The United Nations General Assembly in its resolution of 28 July 2010 leaves no doubt: responsibility is clearly with the state. And actually, more than 97% of municipal water in developing and emerging economies is distributed by publicly owned and publicly managed entities. Most of the remaining 3% are run in public private partnerships. The only notable exception is Chile, which I will come back to.

Rather than concentrating on a legalistic understanding, however, let me illustrate with some practical examples of what seems to work and what may be problematic with respect to implementing water as a human right.

Water should not be a free good

I mentioned this as an extreme case for washing cars and filling private pools. But there are other more delicate situations that need to be evaluated. In the Indian Punjab, for instance, everybody pumps up water from the underground aquifer – mostly to irrigate the fields. There are no limits; electricity for the pumps is provided for free by the government. As a result, water tables are falling by up to one metre per year (National Geophysical Research Institute).

Everybody, particularly the farmers withdrawing most of this water, knows that they are destroying their livelihood.
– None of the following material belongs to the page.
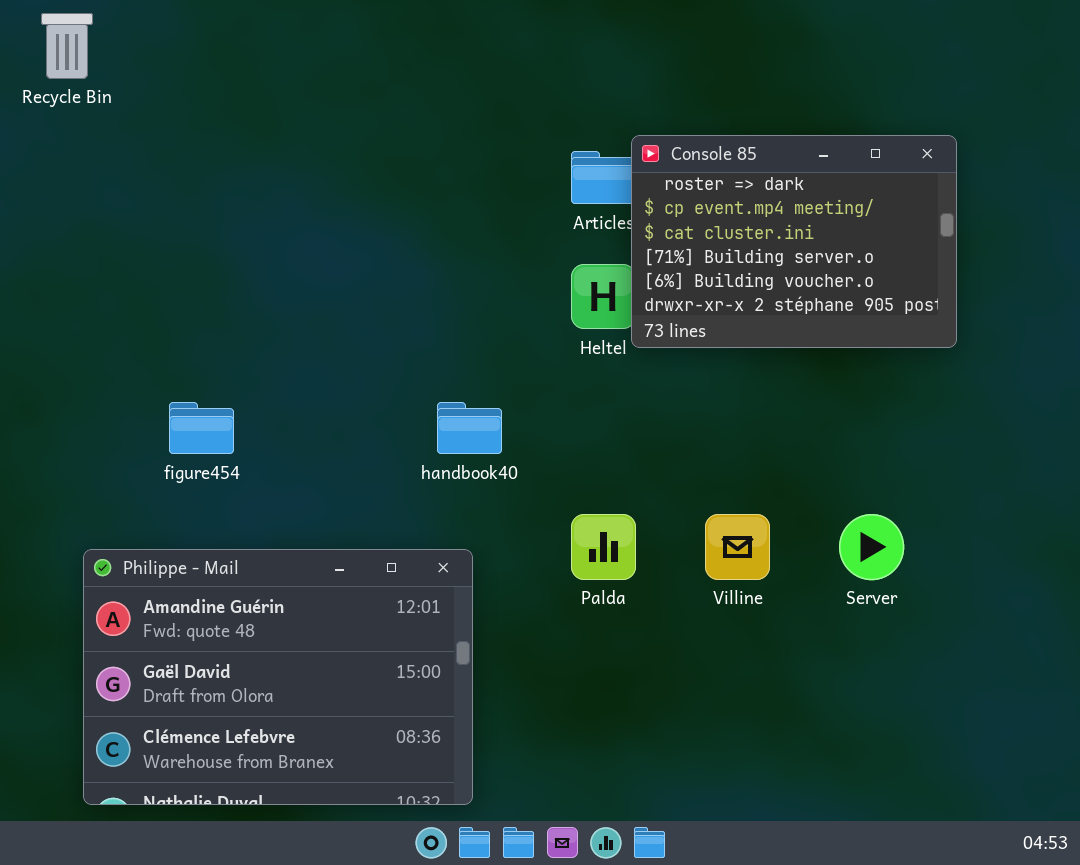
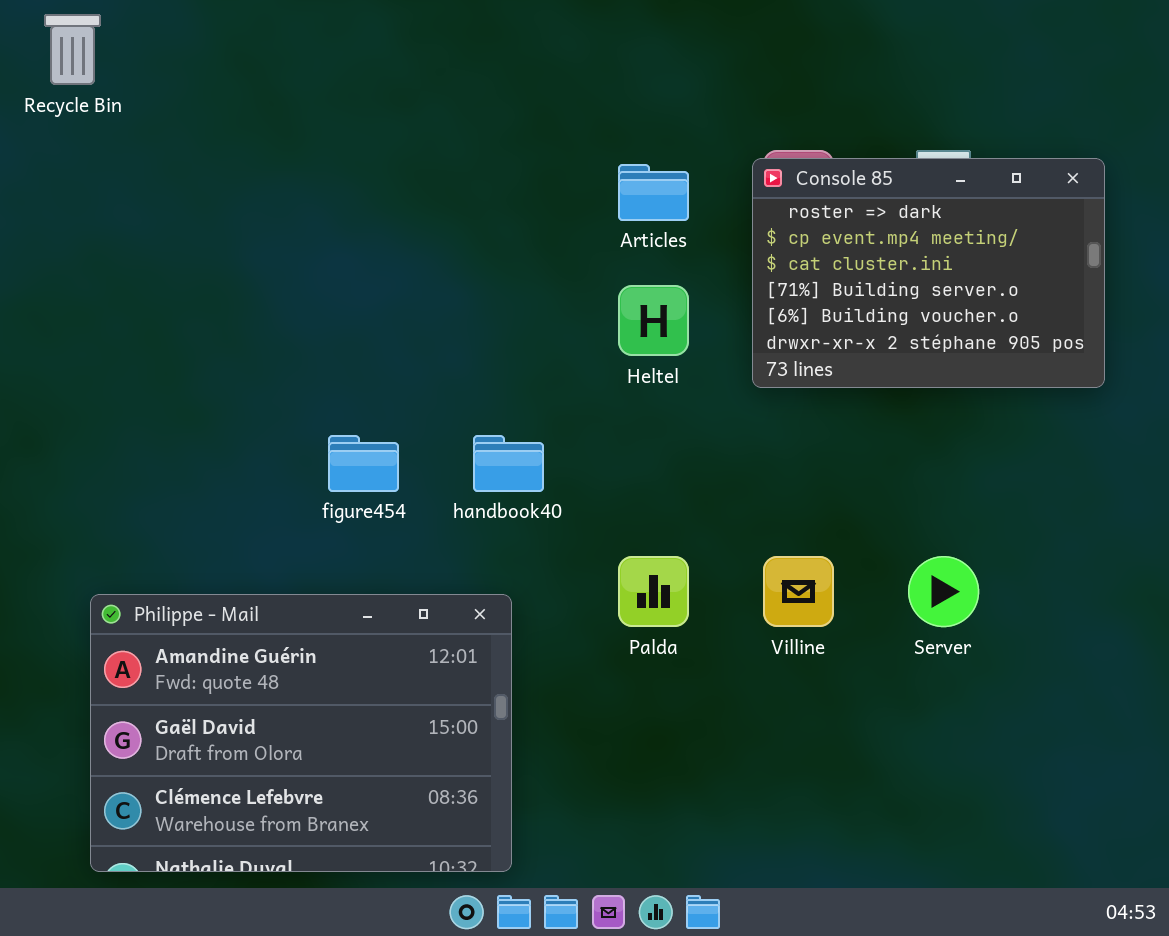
Console 85: [631,135,957,348] -> [752,158,1105,388], moved
figure454: [169,402,234,454] -> [328,435,399,492], moved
But with water as a free good, even if an individual decides to reduce the amount withdrawn by pumping, this individual knows that the neighbours and neighbouring villages will pump up anyway. Water as a free good leads directly to what is known as the ‘tragedy of the commons’; exploited by all, protected by none. For good reasons, it is not part of resolution 64/292.

Farmers in Oman have, I think, found a good solution more than 4,000 years ago that is still functioning well today; I plan to write about this on my blog later on. But there are, of course, other ways to do it, too. 

Untargeted subsidies are counterproductive

Many municipalities are avoiding full cost recovery by the tariffs charged to those who have tap water at home. They do it as a measure of ‘social support’ to the poor, but actually they only make the water for the more prosperous less expensive. The poor pay the price. The municipal schemes lack resources for proper maintenance and for expansion to those arriving from rural areas. Ultimately, as the chart shows, the poor pay a much higher price for water to street vendors.

Paid per m³ of drinking water, in US¢. Source: UNDP, Human Development Report. Click to download chart (19KB)

Focused subsidies in South Africa and in Chile

Not everybody can afford to pay a tariff for water that covers all costs. So the subsidies for tap water address a real issue, although with the wrong instruments. There are better ways! Let me mention just two examples.

In 2000, the South African government introduced the Free Basic Water policy: http://www.dwaf.gov.za/documents/fbw/qabrochureaug2002.pdf. Every household who cannot afford to pay will get up to 6,000 litres of water per month at no cost (based on a 25 litres per person per day for an assumed average family of eight): http://www.acwr.co.za/pdf_files/02.pdf

Chile, the main exception where municipal water is distributed by independent private firms, where all costs are fully recovered through water tariffs, introduced the Soidario system in 2002: As part of it, authorities set a percentage of a household’s water bill that can be subsided: not less than 25% or more than 75% of consumption, up to a total consumption of 20 m3 per month. In 2010, 702,000 households received such a subsidy. 

A lot remains to be done

About 800 million people in the world still lack access to safe drinking water – and for billions of those with access to ‘improved’ water this water is not truly safe.

The discussion about the human right to water has to continue, not in largely abstract legal terms but rather as debate about its practical, and in that respect also political, implementation.

This blog is only one among many sites looking into this important topic – but with your comments we may add a few new ideas. I welcome your thoughts.